**WHAT THE TASK REQUIRES**
Repeat only the lines below that run from the line with "ose le groupement. C’est là le trait" to the line with "На всі велосипеди", ends included; skip every picture.

**DATA**
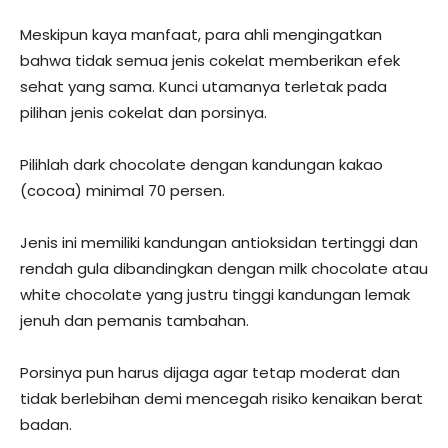
Meskipun kaya manfaat, para ahli mengingatkan
bahwa tidak semua jenis cokelat memberikan efek
sehat yang sama. Kunci utamanya terletak pada
pilihan jenis cokelat dan porsinya.
Pilihlah dark chocolate dengan kandungan kakao
(cocoa) minimal 70 persen.
Jenis ini memiliki kandungan antioksidan tertinggi dan
rendah gula dibandingkan dengan milk chocolate atau
white chocolate yang justru tinggi kandungan lemak
jenuh dan pemanis tambahan.
Porsinya pun harus dijaga agar tetap moderat dan
tidak berlebihan demi mencegah risiko kenaikan berat
badan.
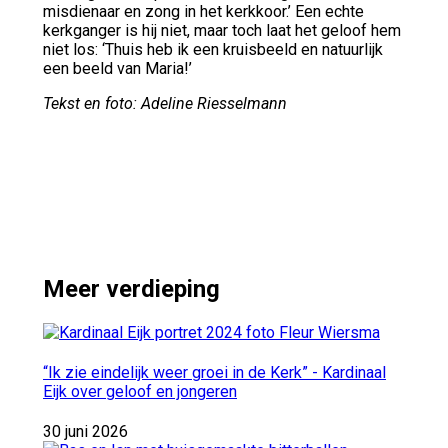
misdienaar en zong in het kerkkoor.’ Een echte
kerkganger is hij niet, maar toch laat het geloof hem
niet los: ‘Thuis heb ik een kruisbeeld en natuurlijk
een beeld van Maria!’
Tekst en foto: Adeline Riesselmann
Meer verdieping
“Ik zie eindelijk weer groei in de Kerk” - Kardinaal
Eijk over geloof en jongeren
30 juni 2026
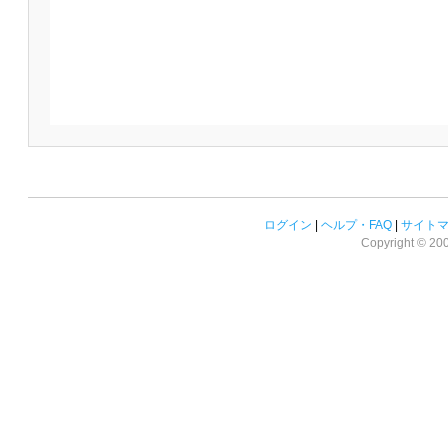
ログイン
|
ヘルプ・FAQ
|
サイト
Copyright © 2008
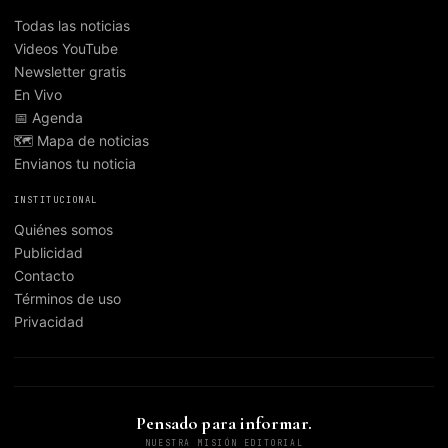
Todas las noticias
Videos YouTube
Newsletter gratis
En Vivo
📅 Agenda
🗺️ Mapa de noticias
Envianos tu noticia
INSTITUCIONAL
Quiénes somos
Publicidad
Contacto
Términos de uso
Privacidad
Pensado para informar.
NUESTRA MISIÓN EDITORIAL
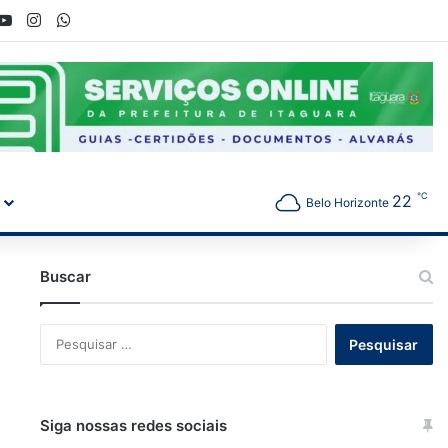
ook
YouTube
Instagram
WhatsApp
℃
22
Belo Horizonte
Buscar
Pesquisar
por:
Siga nossas redes sociais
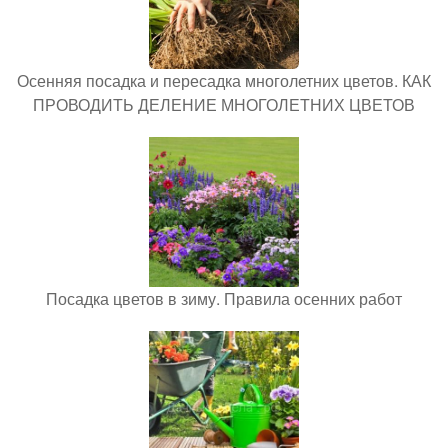
Осенняя посадка и пересадка многолетних цветов. КАК
ПРОВОДИТЬ ДЕЛЕНИЕ МНОГОЛЕТНИХ ЦВЕТОВ
Посадка цветов в зиму. Правила осенних работ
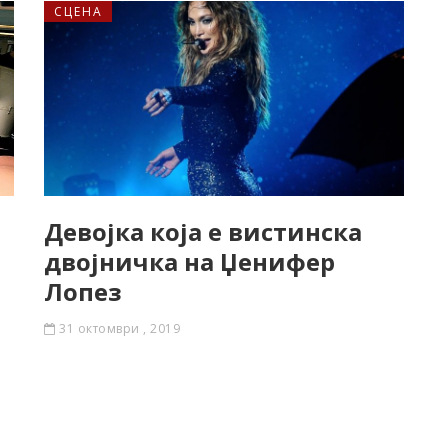
СЦЕНА
Девојка која е вистинска
двојничка на Џенифер
Лопез
31 октомври , 2019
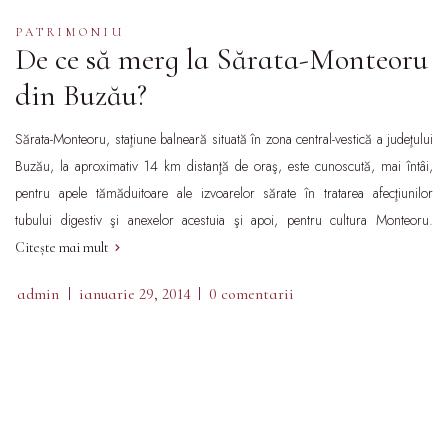
PATRIMONIU
De ce să merg la Sărata-Monteoru
din Buzău?
Sărata-Monteoru, staţiune balneară situată în zona central-vestică a judeţului
Buzău, la aproximativ 14 km distanţă de oraş, este cunoscută, mai întâi,
pentru apele tămăduitoare ale izvoarelor sărate în tratarea afecţiunilor
tubului digestiv şi anexelor acestuia şi apoi, pentru cultura Monteoru.
Citește mai mult
admin
ianuarie 29, 2014
0 comentarii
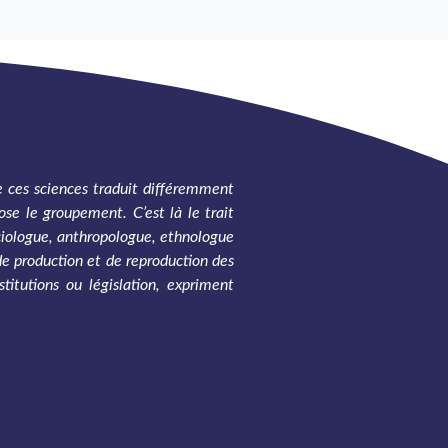
de ces sciences traduit différemment
ose le groupement. C’est là le trait
ociologue, anthropologue, ethnologue
de production et de reproduction des
titutions ou législation, expriment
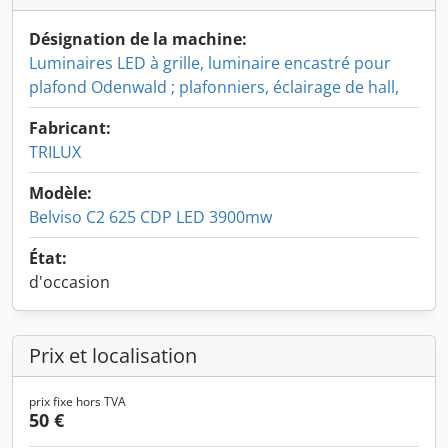
Désignation de la machine:
Luminaires LED à grille, luminaire encastré pour
plafond Odenwald ; plafonniers, éclairage de hall,
Fabricant:
TRILUX
Modèle:
Belviso C2 625 CDP LED 3900mw
État:
d'occasion
Prix et localisation
prix fixe hors TVA
50 €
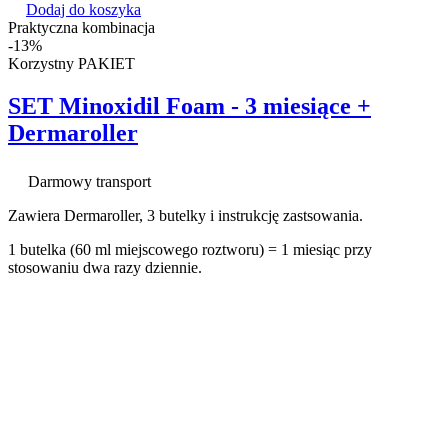
Dodaj do koszyka
Praktyczna kombinacja
-13%
Korzystny PAKIET
SET Minoxidil Foam - 3 miesiące +
Dermaroller
Darmowy transport
Zawiera Dermaroller, 3 butelky i instrukcję zastsowania.
1 butelka (60 ml miejscowego roztworu) = 1 miesiąc przy
stosowaniu dwa razy dziennie.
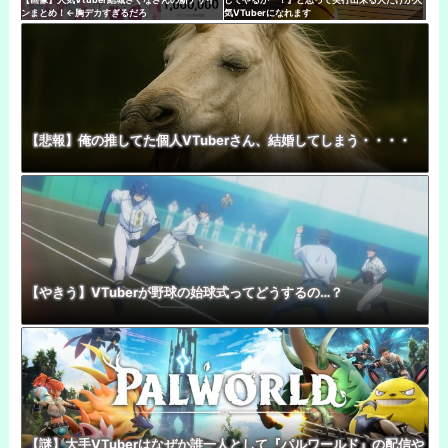
ンまとめ！←胸デカすぎるだろ
気VTuberになれます
【悲報】俺の推してた個人VTuberさん、結婚してしまう・・・・
【やきう】VTuberが野球の始球式ってどうするの…？
【謎】大手VTuberはなぜか誰一人として『パルワールド』の配信や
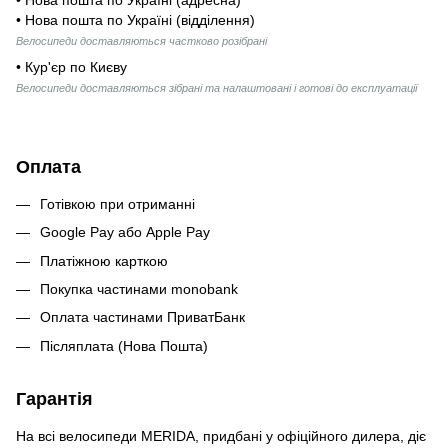
• Нова пошта по Україні (відділення)
Велосипеди доставляються частково розібрані
• Кур'єр по Києву
Велосипеди доставляються зібрані та налаштовані і готові до експлуатації
Оплата
Готівкою при отриманні
Google Pay або Apple Pay
Платіжною карткою
Покупка частинами monobank
Оплата частинами ПриватБанк
Післяплата (Нова Пошта)
Гарантія
На всі велосипеди MERIDA, придбані у офіційного дилера, діє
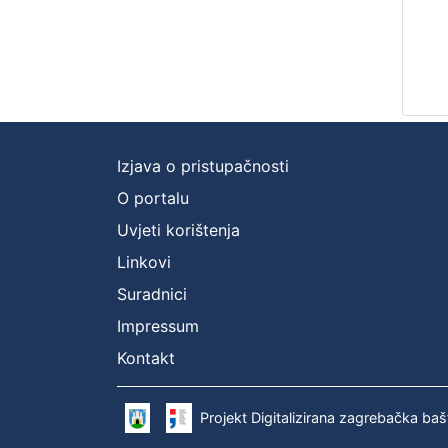
Izjava o pristupačnosti
O portalu
Uvjeti korištenja
Linkovi
Suradnici
Impressum
Kontakt
Projekt Digitalizirana zagrebačka baš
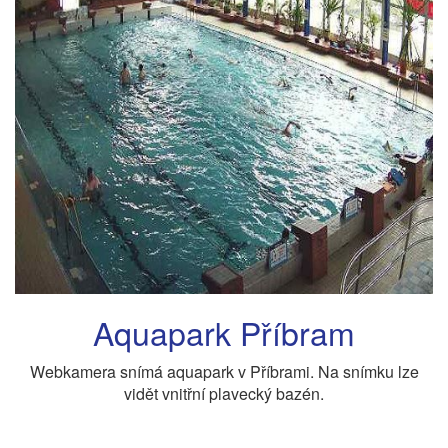
Aquapark Příbram
Webkamera snímá aquapark v Příbrami. Na snímku lze
vidět vnitřní plavecký bazén.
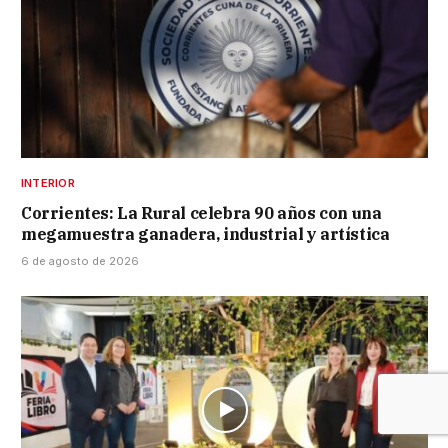
INTERIOR
Corrientes: La Rural celebra 90 años con una
megamuestra ganadera, industrial y artística
6 de agosto de 2026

**WRITTEN REPLY**
ose le groupement. C’est là le trait
ociologue, anthropologue, ethnologue
de production et de reproduction des
titutions ou législation, expriment
Désignation de la machine:
Luminaires LED à grille, luminaire encastré pour
plafond Odenwald ; plafonniers, éclairage de hall,
Fabricant:
TRILUX
Modèle:
Belviso C2 625 CDP LED 3900mw
État:
d'occasion
Prix et localisation
prix fixe hors TVA
50 €
Dodaj do koszyka
Praktyczna kombinacja
-13%
Korzystny PAKIET
SET Minoxidil Foam - 3 miesiące +
Dermaroller
Darmowy transport
Zawiera Dermaroller, 3 butelky i instrukcję zastsowania.
1 butelka (60 ml miejscowego roztworu) = 1 miesiąc przy
stosowaniu dwa razy dziennie.
ンまとめ！←胸デカすぎるだろ
気VTuberになれます
【悲報】俺の推してた個人VTuberさん、結婚してしまう・・・・
【やきう】VTuberが野球の始球式ってどうするの…？
【謎】大手VTuberはなぜか誰一人として『パルワールド』の配信や
• Нова пошта по Україні (відділення)
Велосипеди доставляються частково розібрані
• Кур'єр по Києву
Велосипеди доставляються зібрані та налаштовані і готові до експлуатації
Оплата
Готівкою при отриманні
Google Pay або Apple Pay
Платіжною карткою
Покупка частинами monobank
Оплата частинами ПриватБанк
Післяплата (Нова Пошта)
Гарантія
На всі велосипеди MERIDA, придбані у офіційного дилера, діє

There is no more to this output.